» Assigned task
When you copy the data that follows, reproduce every word exactly and leave out the images.

» Dataset section
----------

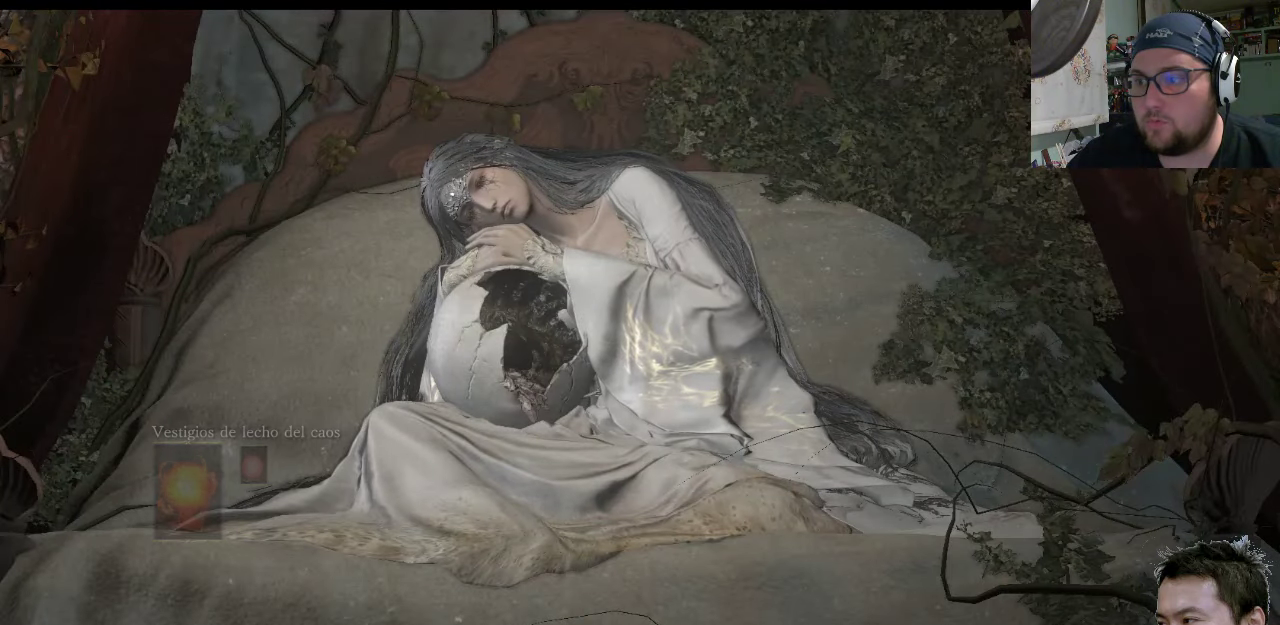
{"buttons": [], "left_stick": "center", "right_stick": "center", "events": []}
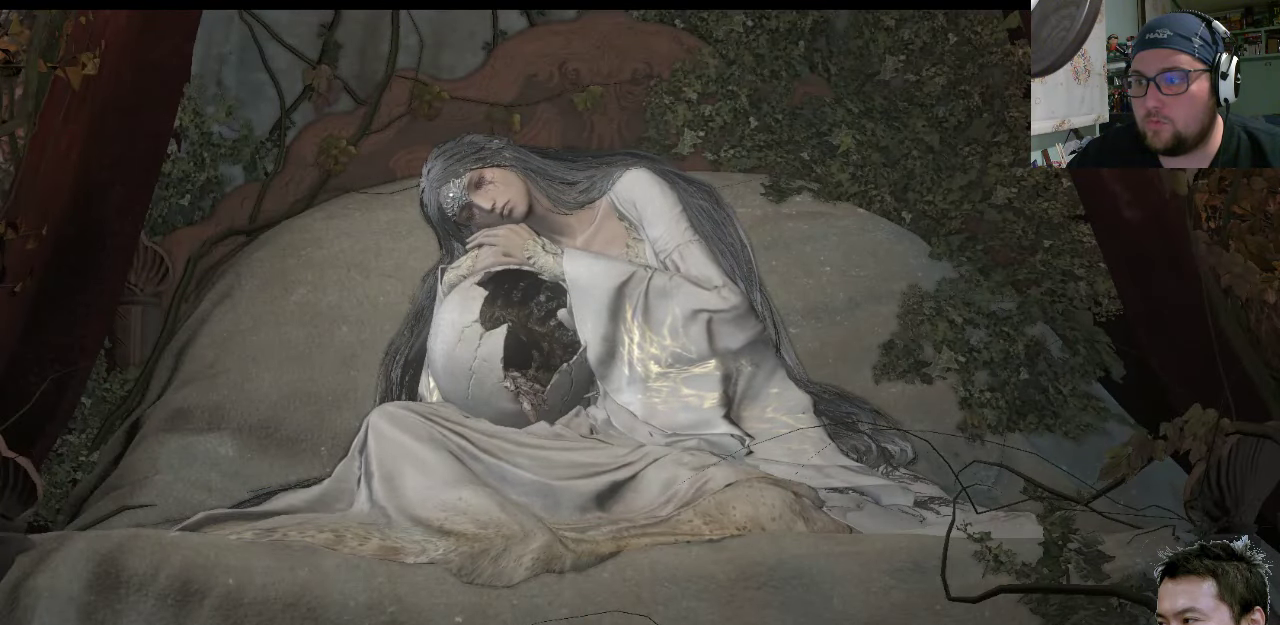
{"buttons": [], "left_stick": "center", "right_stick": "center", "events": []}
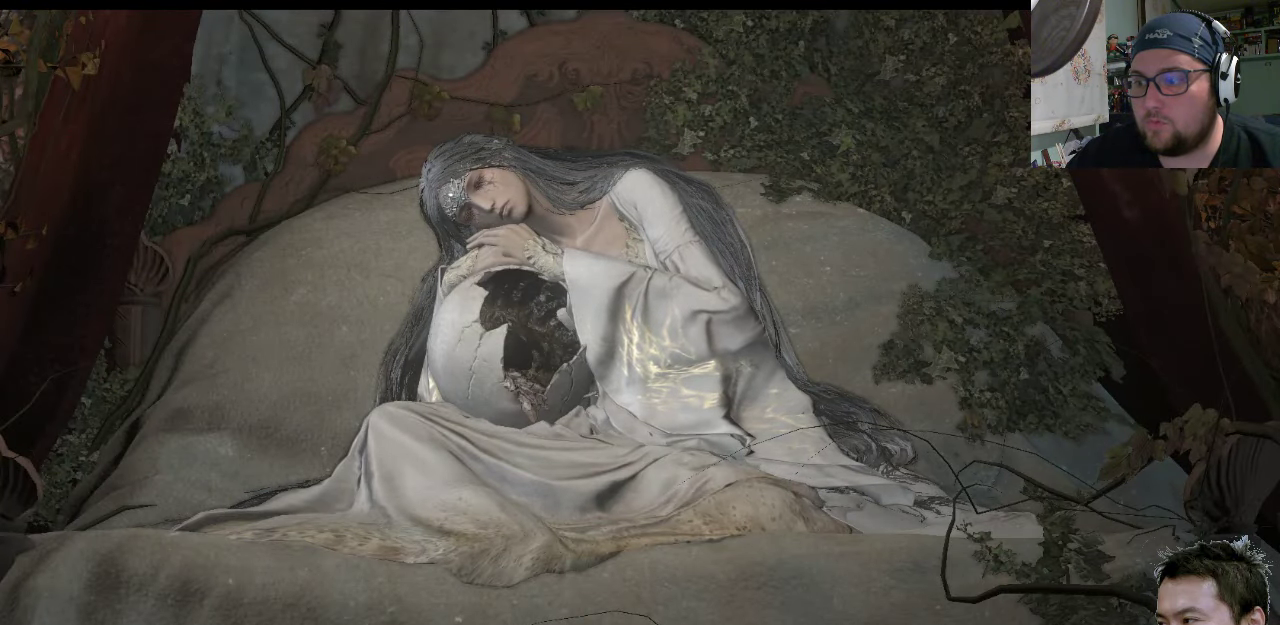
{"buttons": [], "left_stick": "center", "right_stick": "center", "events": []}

----------

» Response for this exercise
{"buttons": [], "left_stick": "center", "right_stick": "center", "events": []}
{"buttons": [], "left_stick": "center", "right_stick": "center", "events": []}
{"buttons": [], "left_stick": "center", "right_stick": "center", "events": []}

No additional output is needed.